Bryant’s attorneys insist that the physical evidence and statements Bryant gave sheriff’s investigators should not be allowed in court. They say Bryant was not advised of his Miranda rights.
Prosecutors say it wasn’t necessary because Bryant wasn’t under arrest at the time, was free to leave, and volunteered his cooperation.
That evidence includes statements from Bryant, as well as the T-shirt stained with his alleged victim’s blood that he was still wearing the next night when sheriff’s investigators contacted him. It also includes evidence from his rape kit examination.
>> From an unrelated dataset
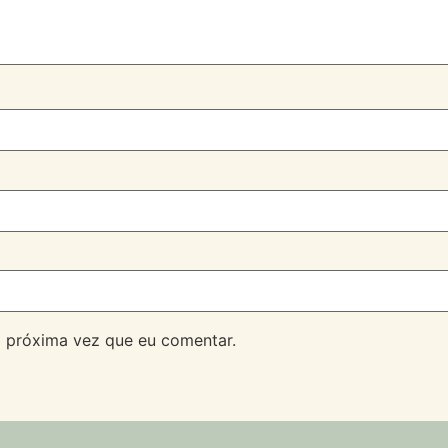
 próxima vez que eu comentar.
“If this should go against the defense, this would constitute a third major ground for appeal if Mr. Bryant is convicted,” explained Lugert.
Mackey and Haddon have asked Ruckriegle to rule that Colorado’s rape shield law is in violation of both the Colorado and United States constitutions.
Prosecutors say the defense is misinterpreting both the law and the Constitution, and are asking that the law stand. Colorado’s rape shield law is designed to protect rape victims by prohibiting their previous sexual activity and personal history from being brought up in court.
If Ruckriegle upholds Colorado’s rape shield law as constitutional, Lugert said it creates a fourth avenue of appeal for the defense.
Not done yet
At least one other major motion could still be filed, said Lugert, who has been on both sides of dozens of trials during his career.
Either the prosecution or the defense will move to enter into the trial – or keep it out – evidence about a condition called “rape trauma stress disorder,” also known as post-traumatic stress disorder.
Lugert said prosecutors may want to present expert witnesses to support the victim’s testimony about the events of June 30 and afterward. The defense may want to argue just the opposite, he said.
A defense motion on this issue could seek to limit the extent of the so-called “outcry testimony” – in other words, they may move to restrict the jury’s knowledge of what the woman told a co-worker the night of the alleged assault at the Lodge and Spa at Cordillera.
A prosecution motion could do just the opposite, asking to let in as much of the outcry testimony as possible.
So far, legal experts say, Kobe Bryant’s defense attorneys have created four avenues by which they could contest the jury’s decision if Bryant is convicted of raping a 19-year-old Eagle County woman:
– The defense wants the jury to hear about the alleged victim’s purported sexual activity in the days surrounding June 30. The prosecution says it’s not relevant, based on Colorado’s rape shield law.
– Bryant’s defense attorneys say Colorado’s rape shield law is unconstitutional. Prosecutors, of course, assert it is solid legislation.
– Bryant’s defense attorneys want evidence and statements Bryant provided sheriff’s investigators thrown out, saying they were improperly collected because Bryant was never advised of his Miranda rights. Prosecutors say he didn’t need to be advised of his rights because he was never under arrest, that he understood that, and that he cooperated voluntarily.
– State District Judge Terry Ruckriegle ruled last week that Bryant’s defense attorneys cannot have Bryant’s alleged victim’s medical records.